The Japanese animated tale Mirai might chart the fantastical journey of a young boy traversing space and time to connect with future versions of his family, but director Mamoru Hosoda says the themes of the film are actually grounded in the “current situation of raising a child” in Japan — which includes flipping traditional gender roles within the parental dynamic.
“In Japan, there are more cases of where a male parent would stay at home to take care of their children. There are more fathers who are carrying their babies on slings. Six years ago that was rarer, but now in Tokyo it doesn’t even stand out,” he tells EW of the scene set by Japanese society for the film, which sees a stay-at-home father (voiced by John Cho, heard in EW’s exclusive clip above) raising an adventurous (if ill-tempered) child, Kun, and the titular newborn while his career-driven wife (Rebecca Hall) brings home the bacon.
No longer the center of attention within his close-knit clan, the four-year-old grows jealous of his family’s affections for Mirai, ultimately storming off into a magical garden that transports him through various stages of life. Along the way, Kun meets a teenage version of his sister who reaches out to him from the future — an act that teaches him the value of savoring familial bonds, even amid growing pains figurative and literal.
“Among families, there are always going to be problems, but understanding each other is really important,” Hosoda says. “Adults tend to scold children as if they were adults from the beginning, but if they can remember that they were children before, I feel like they would be able to understand their children more. And familial problems are connected to societal problems, so I think the world can be a better place if the family can remember their bonds…. That’s why I wanted audiences to remember that and that is why I made this movie.”
Mirai enters limited release in the U.S. on Nov. 30 (ticketing information is available here). Watch EW’s exclusive clip from the film above and read on for our full conversation with Hosoda.
ENTERTAINMENT WEEKLY: Why is this film going to resonate with American audiences?
MAMORU HOSODA: This movie is set in Japan about a Japanese family but I believe that what is depicted resonates with everyone across the world. The theme is about the everyday life of a boy and his family, but also it’s about how one learns about his place in his family history, and understanding the meaning of life.

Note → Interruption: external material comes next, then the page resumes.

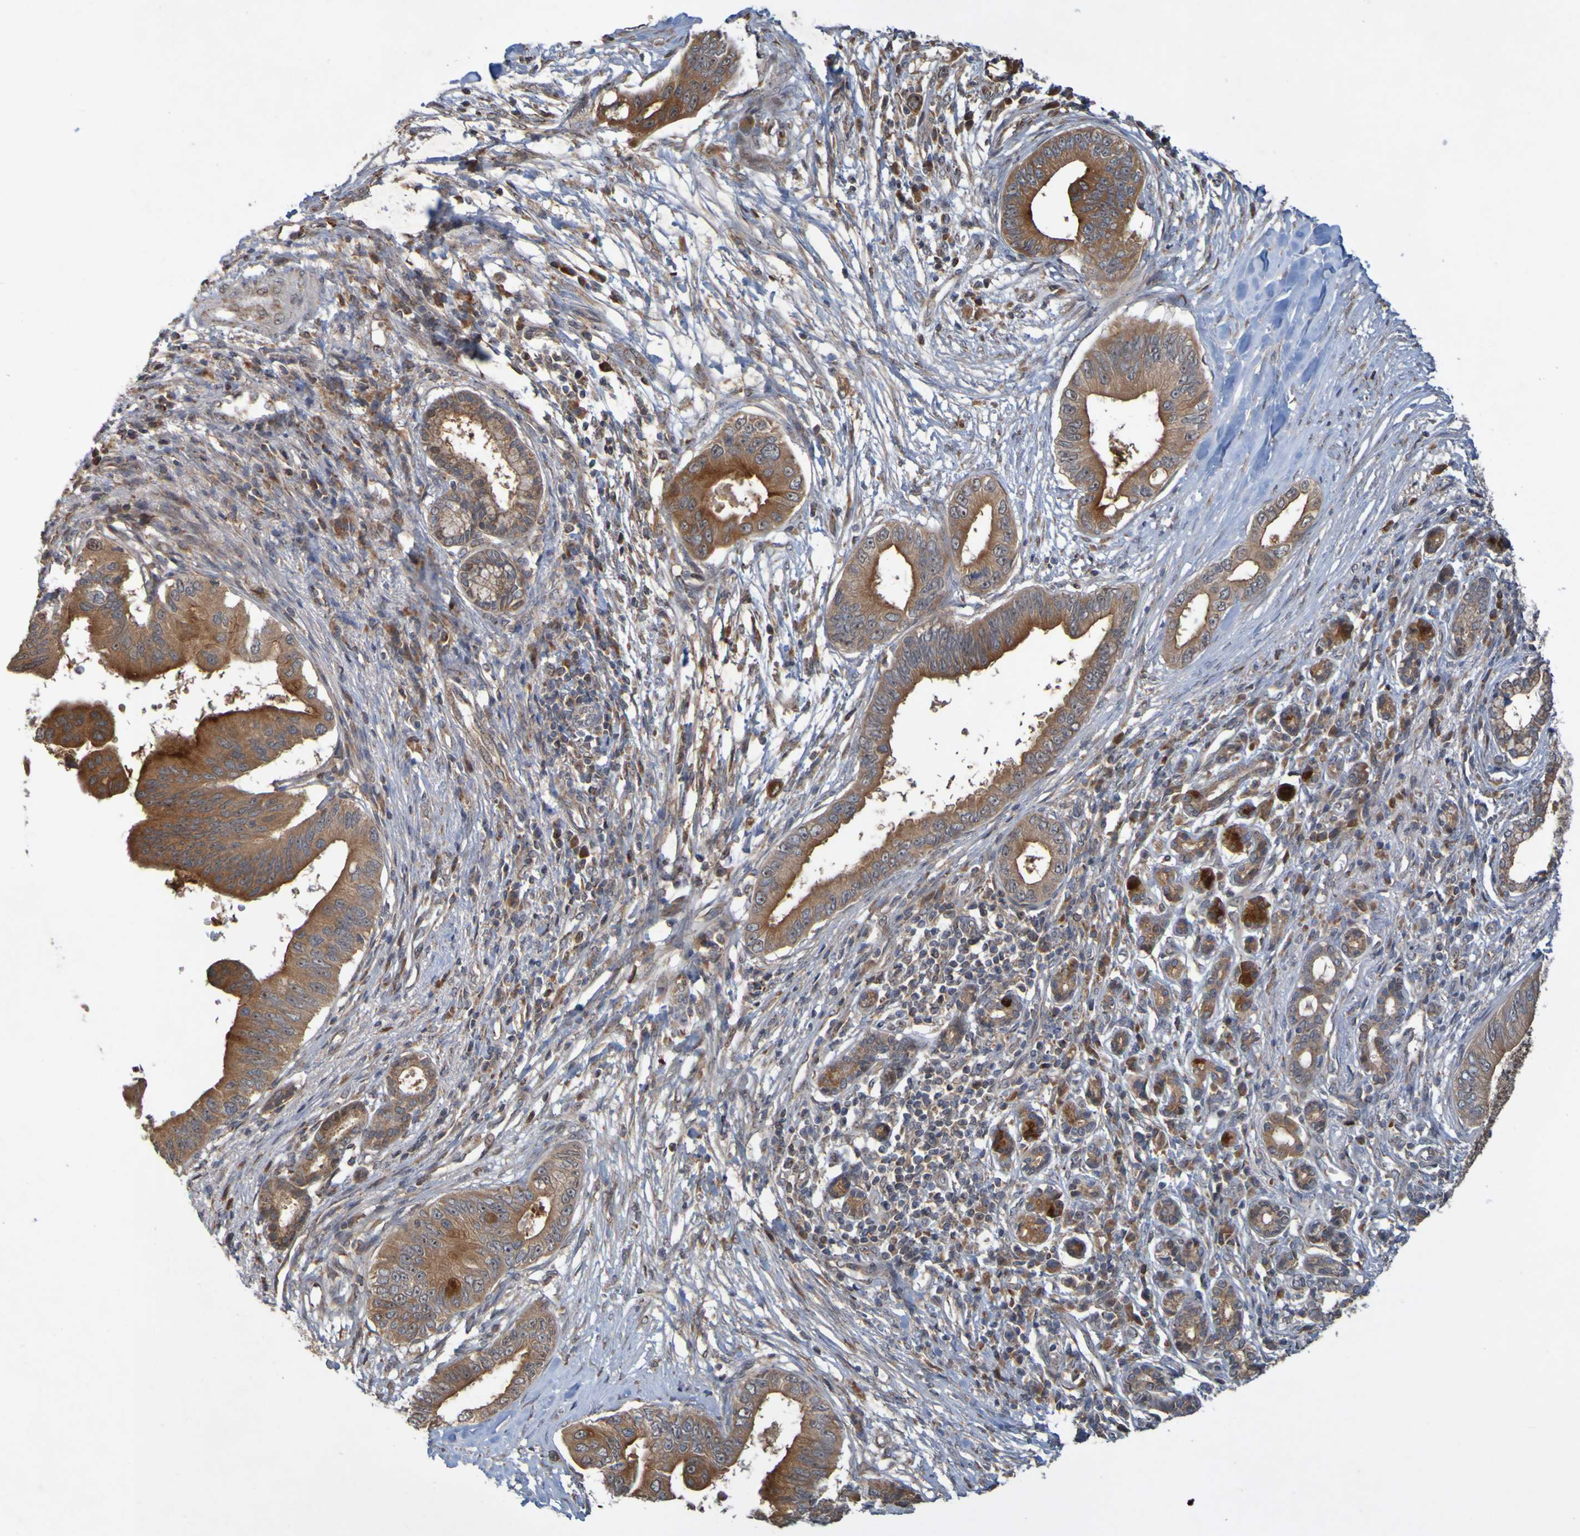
{"staining": {"intensity": "moderate", "quantity": ">75%", "location": "cytoplasmic/membranous"}, "tissue": "pancreatic cancer", "cell_type": "Tumor cells", "image_type": "cancer", "snomed": [{"axis": "morphology", "description": "Adenocarcinoma, NOS"}, {"axis": "topography", "description": "Pancreas"}], "caption": "DAB (3,3'-diaminobenzidine) immunohistochemical staining of human adenocarcinoma (pancreatic) exhibits moderate cytoplasmic/membranous protein staining in approximately >75% of tumor cells.", "gene": "TMBIM1", "patient": {"sex": "male", "age": 77}}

I love the element of our future selves confronting younger versions of ourselves. Why was that concept intriguing to you?
This movie is about learning the different aspects of your family members, but in the end Kun realizes a different part of himself as well. Learning about your family’s true intentions results in learning about yourself. It’s a journey. I don’t think that is restricted to just children, but adults as well.
What were your visual inspirations for the more elaborate sequences, like the ending train scene or the fish scene?
The nightmares I had as a child — not just the ones I saw while I was sleeping but also the terror of my imagination when I was lost — were my inspiration for the station scene. I tried to recreate the way I saw the world around me when I was scared. It wasn’t important to depict reality, but more of how I saw it objectively. Even though in the film it’s Tokyo station, and Tokyo station is only about 30 minutes away from the studio, we actually flew many hours on a plane to go to Paris and London to research old train stations. Musee d’Orsay inspired the look of the station. Even though it’s a museum now, it was a station before. The round roof is taken from Orsay. The fish is also based on imaginations from my childhood as well.
Why are the train conductor and his little clock companion presented in a different animation style than the rest of the film, and why did you want the train sequence to look so different from the rest of the film?
When I think of when children get lost, the world seems like a very vast and scary place. Because the children’s imagination would make it look that way. And when you’re lost and alone, even people look robotic and scary, so to depict that I used cut art — where their eyes are cut out — for the sequence. I hope the audience would remember the times when they got lost as children when they watch the scene.